Mobile-first used to be the war slogan of the tech giants until a few years ago. Now, AI-first has replaced the mobile strategy of businesses. Although we do not realize it, we are living in a world surrounded by AI-enabled personal assistants that do everything from fetching information from the Internet to playing music over voice commands or even doing menial tasks like setting intelligent reminders. They have become the defacto go-getters for the digital generation.
These virtual assistants are powered by the intelligence supplied by two major technologies – Machine Learning and Deep Learning. Machine Learning and Deep Learning have taken over the task of teaching computing systems how to think, understand and react in a given scenario.
In a way, they are software programs that can see, hear & speak just like human beings. Their progressive learning based on feedback and data models help them get better at what they do.
But, there are finer details that distinguish Machine Learning and Deep Learning from each other.
In today’s blog, we delve into these finer details to understand how they are responsible for making computers work the smarter way they work today.
Machine Learning – Self-learning Workers Who Learn From Experience
Tom Mitchell, the Author of Machine Learning and the E. Fredkin University Professor Machine Learning Department at Carnegie Mellon University says about machine learning as a,
“A computer program is said to learn from experience E with respect to some class of tasks T and performance measure P if its performance at tasks in T, as measured by P, improves with experience E.”
Let’s break that definition into simpler terms.
For instance, let us assume there is an algorithm to perform task ‘T’, like to drive a driverless car.
The performance of the algorithm can be measured using ‘P’
The P of the algorithm improves with Experience, which is measured using ‘E’.
Thus, P = T + E.
The efficiency of a machine learning algorithm improves with learning and experience. The learning is imparted by domain experts with sample datasets. With input from real-time data pipelines, the ML system gets better are delivering accurate predictions.
Google’s search algorithm, Netflix recommendation system, Amazon product recommendations, Tesla auto drive, are all examples of Machine Learning at play.
Broadly, there are 4 types of Machine Learning:
- Supervised machine learning
- Semi-supervised machine learning
- Unsupervised machine learning
- Reinforcement machine learning
Supervised Machine Learning
In supervised machine learning, the system is provided with labeled data called ‘training dataset’. The system learns to identify positives and negatives from the labeled data.

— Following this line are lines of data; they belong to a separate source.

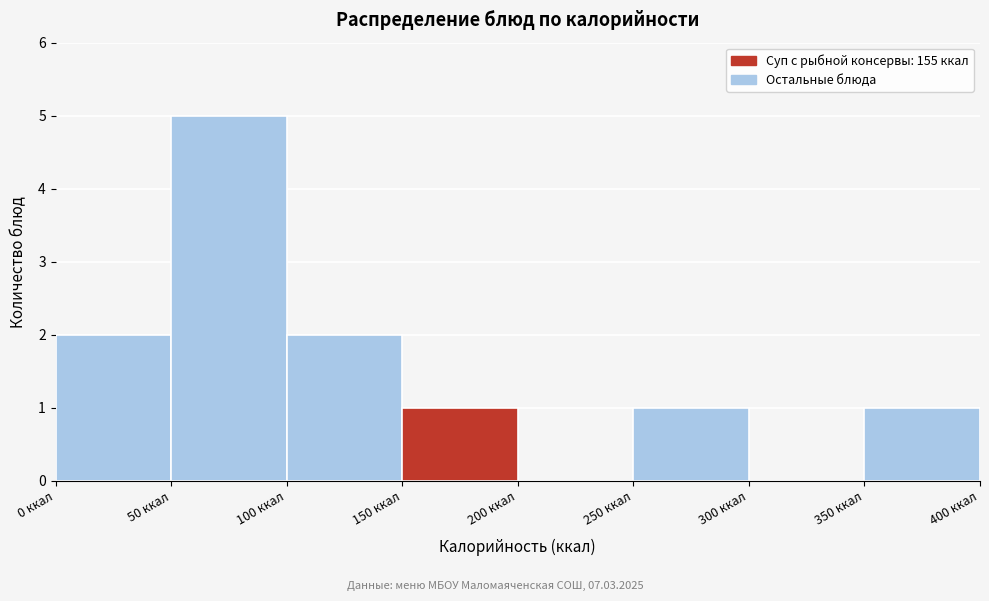

Reading left to right, transcribe this chart: for each bar, give the range it covers on the x-axis and its height. The values are not printed on the chart, so give them approximately, as read against the axis.

0 to 50: 2
50 to 100: 5
100 to 150: 2
150 to 200: 1
200 to 250: 0
250 to 300: 1
300 to 350: 0
350 to 400: 1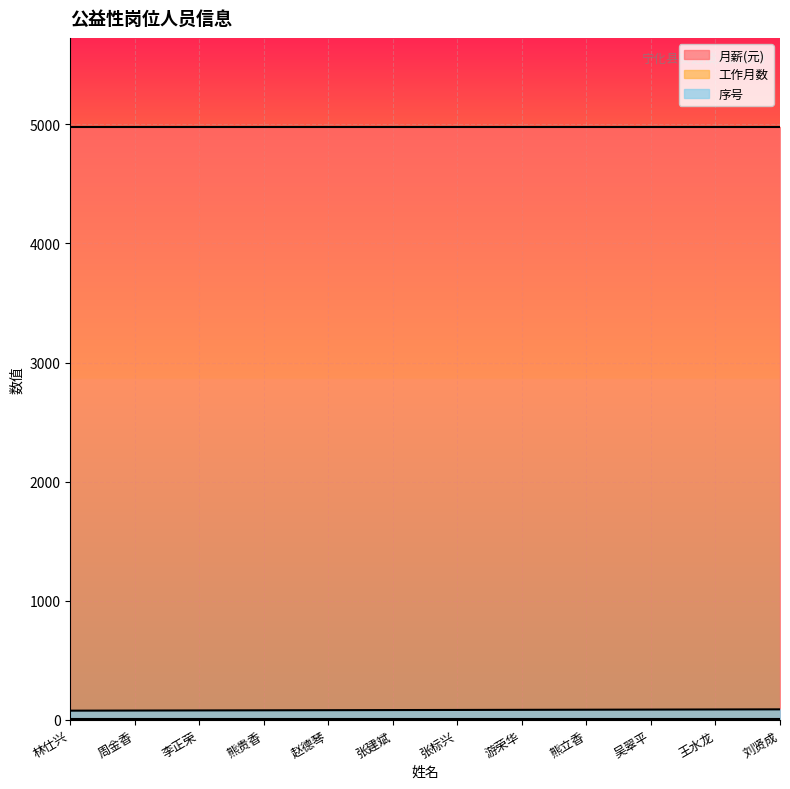

True or false: 序号 and 月薪(元) cross at least once.

False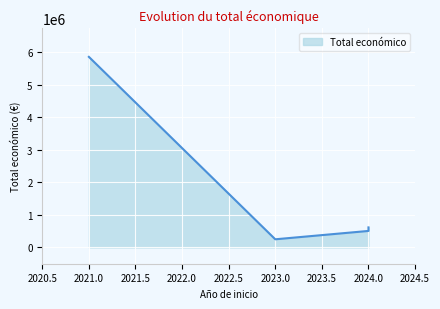

What value does the data have at 2024?

600000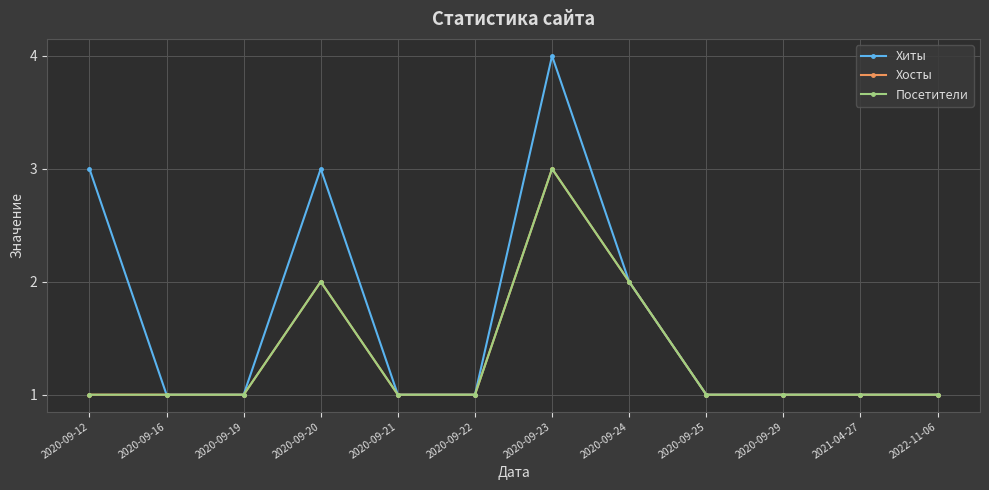

Reading left to right, transcribe all the data shown in this chart.

Хиты: 2020-09-12=3	2020-09-16=1	2020-09-19=1	2020-09-20=3	2020-09-21=1	2020-09-22=1	2020-09-23=4	2020-09-24=2	2020-09-25=1	2020-09-29=1	2021-04-27=1	2022-11-06=1
Хосты: 2020-09-12=1	2020-09-16=1	2020-09-19=1	2020-09-20=2	2020-09-21=1	2020-09-22=1	2020-09-23=3	2020-09-24=2	2020-09-25=1	2020-09-29=1	2021-04-27=1	2022-11-06=1
Посетители: 2020-09-12=1	2020-09-16=1	2020-09-19=1	2020-09-20=2	2020-09-21=1	2020-09-22=1	2020-09-23=3	2020-09-24=2	2020-09-25=1	2020-09-29=1	2021-04-27=1	2022-11-06=1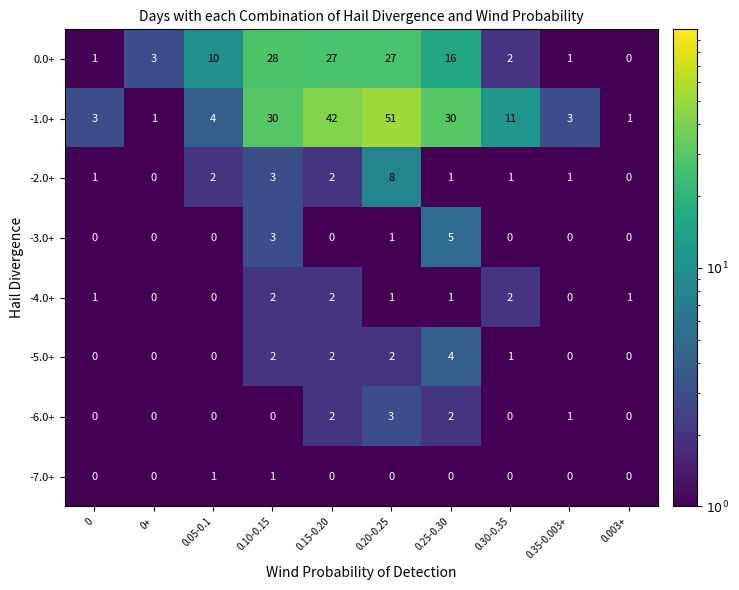

The value of -6.0+ at 0 is 2. True or false?

False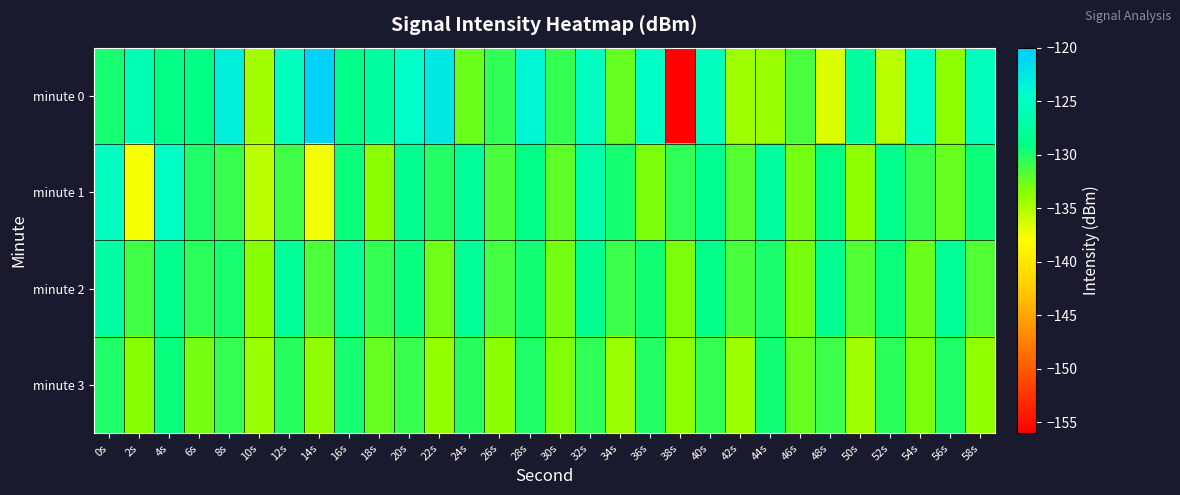

Reading left to right, list all the values displayed in this chart.

minute 0: 0s=-129.8	2s=-126.1	4s=-129.1	6s=-129.0	8s=-123.1	10s=-134.6	12s=-125.6	14s=-120.7	16s=-128.9	18s=-127.5	20s=-124.7	22s=-122.5	24s=-132.5	26s=-130.6	28s=-123.8	30s=-130.7	32s=-125.2	34s=-132.4	36s=-124.8	38s=-155.8	40s=-125.6	42s=-134.4	44s=-134.2	46s=-131.5	48s=-136.6	50s=-127.5	52s=-135.4	54s=-124.9	56s=-133.7	58s=-125.6
minute 1: 0s=-125.3	2s=-137.6	4s=-125.0	6s=-130.1	8s=-130.9	10s=-135.3	12s=-131.1	14s=-137.5	16s=-129.3	18s=-133.6	20s=-128.5	22s=-130.2	24s=-127.8	26s=-131.5	28s=-128.9	30s=-132.1	32s=-126.7	34s=-129.8	36s=-133.2	38s=-130.6	40s=-128.3	42s=-131.9	44s=-127.4	46s=-132.8	48s=-129.1	50s=-133.7	52s=-128.6	54s=-130.9	56s=-132.4	58s=-129.5
minute 2: 0s=-127.3	2s=-131.2	4s=-128.7	6s=-130.5	8s=-129.8	10s=-133.4	12s=-127.9	14s=-131.6	16s=-128.2	18s=-130.8	20s=-129.4	22s=-132.7	24s=-128.1	26s=-131.3	28s=-129.6	30s=-132.9	32s=-128.4	34s=-131.0	36s=-129.7	38s=-133.1	40s=-128.8	42s=-131.4	44s=-129.9	46s=-133.0	48s=-128.5	50s=-131.7	52s=-129.3	54s=-132.6	56s=-128.0	58s=-131.8
minute 3: 0s=-130.1	2s=-133.5	4s=-129.4	6s=-132.8	8s=-130.7	10s=-134.2	12s=-130.3	14s=-133.9	16s=-129.8	18s=-132.5	20s=-130.9	22s=-134.0	24s=-130.4	26s=-133.6	28s=-130.0	30s=-133.3	32s=-130.6	34s=-134.1	36s=-130.2	38s=-133.7	40s=-130.8	42s=-134.3	44s=-129.7	46s=-132.4	48s=-131.0	50s=-134.4	52s=-130.5	54s=-133.2	56s=-130.1	58s=-133.8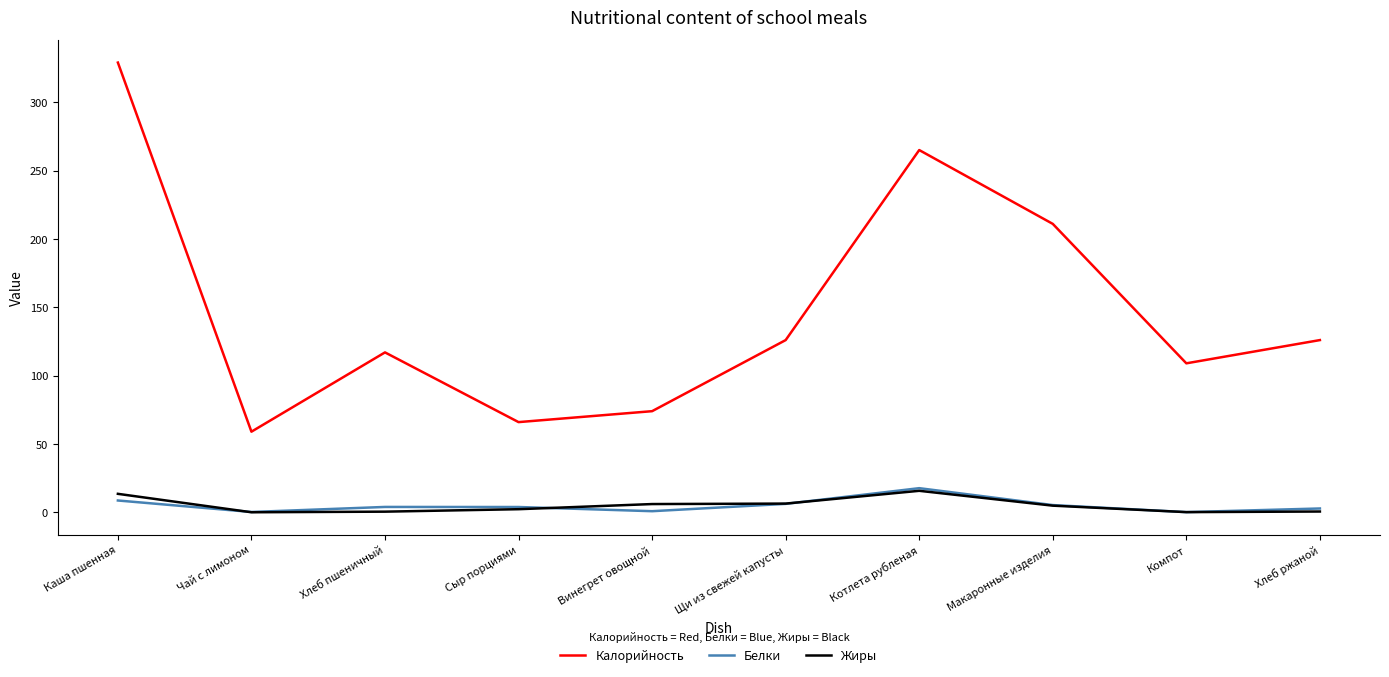

At which category does the chart reach its peak across all series?

Каша пшенная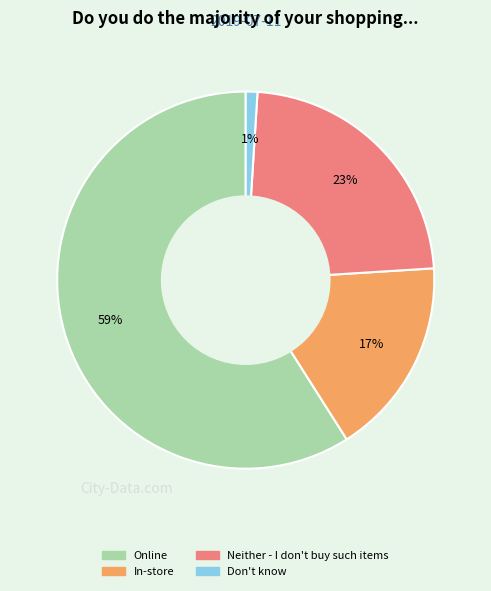

Does In-store account for over 50% of the chart?

No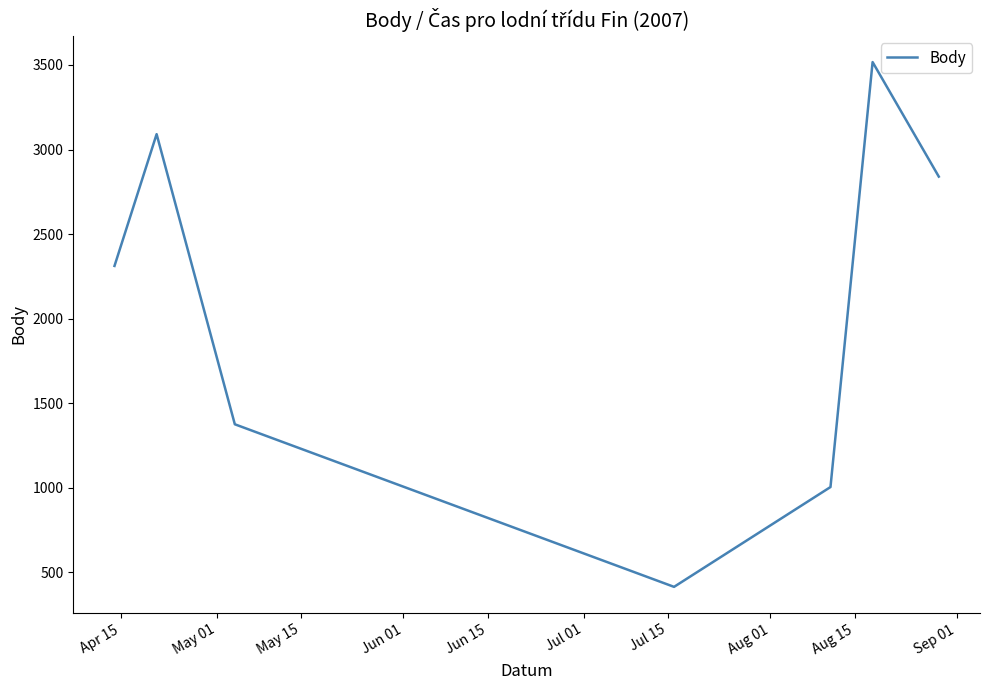

What is the minimum value shown in the chart?

415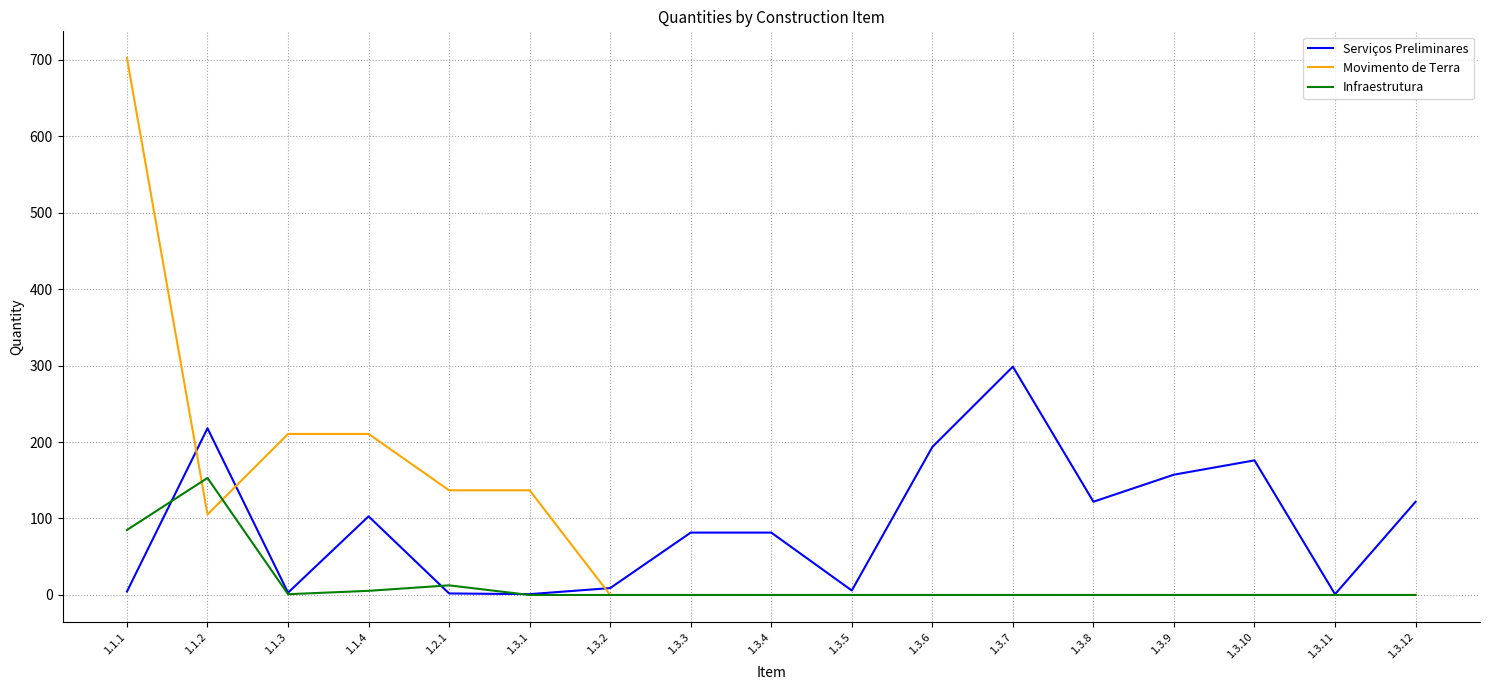

At which category is the sum across all series the highest?

1.1.1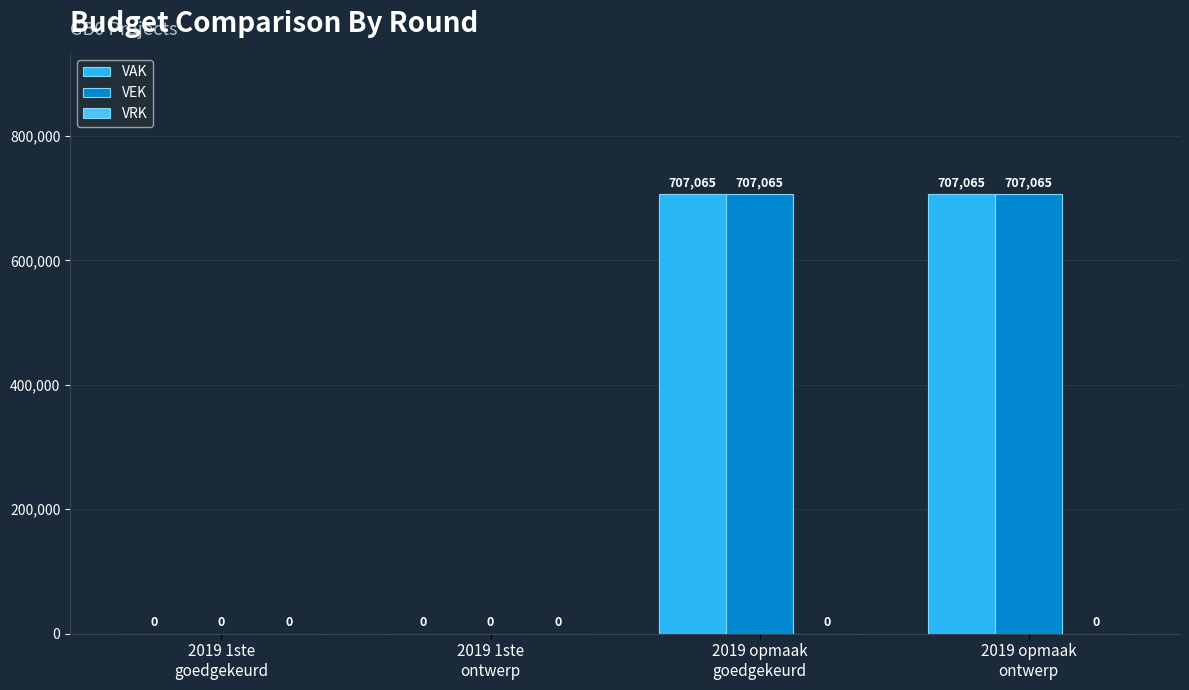

What is the highest value of the VEK series?

707065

The training dataset remains in place until the system is able to predict positives with reasonable accuracy.
Semi-supervised Machine Learning
In semi-supervised machine learning, the system is fed with partially labeled data. The system learns to predict positives and negatives through reiteration.
Unsupervised Machine Learning
In Unsupervised Machine Learning, the system is provided with no labeled data at all. It learns to make predictions using ‘clustering’ and ‘association’ of the data characteristics.
Reinforcement Machine Learning
In reinforcement machine learning, the system follows a rules-based procedure to complete a single goal. For example, playing a game of chess. The system knows how to move each coin and keeps making predictive moves until it wins the game.
Deep Learning – A Cognitive Technology That Mimics The Human Brain
Deep Learning works similar to the human brain. It develops patterns from the data to create a neural network that works like the convolutions of our human brain. To put in simple terms, it connects the data from various patterns observed from data.
The same definition that Arthur Samuel gave for machine Learning fits for Deep Learning too – “a field of study that gives computers the ability to learn without being explicitly programmed”
A deep learning system scans data and discovers patterns that can be used to distinguish one object from another. For example, a beer bottle and a glass of wine. Both have distinct edges with varying dimensions.
Deep learning goes further to identify what the object truly is based on complex calculations. It sees through the color, density, and other parameters of the object to come up with a prediction.
For example, deep learning can predict whether a liquid is a beer or wine based on the color and alcohol composition. Unlike machine learning, which needs to be fed with data, deep learning will learn to prepare data models from the given dataset. This is perhaps the point of difference between the two technologies. This self-recognition ability is what makes deep learning a success in image recognition, voice recognition, recommendation systems and so on.
Deep learning enables the system to adjust itself to the data that is fed to it. It combines both historical data and real-time data to make predictions. Google’s AlphaGo algorithm which beat the former world champion Lee Sedol at Go in early 2016 is made up of deep learning systems.
Imagine Artificial Intelligence to be sports. Machine Learning is soccer and Deep Learning is the Champions League of Soccer. Each cognitive technology is an inner layer of the bigger technology that is building the next generation of self-learning systems.
In fact, Machine Learning and Deep learning will take away our dependencies on devices. They can enable surfaces like Google Home, Alexa, etc. to respond to our voice commands and perform actions that were previously considered science fiction. Sundar Pichai in his Google blog says, “Looking to the future, the next big step will be for the very concept of the “device” to fade away.”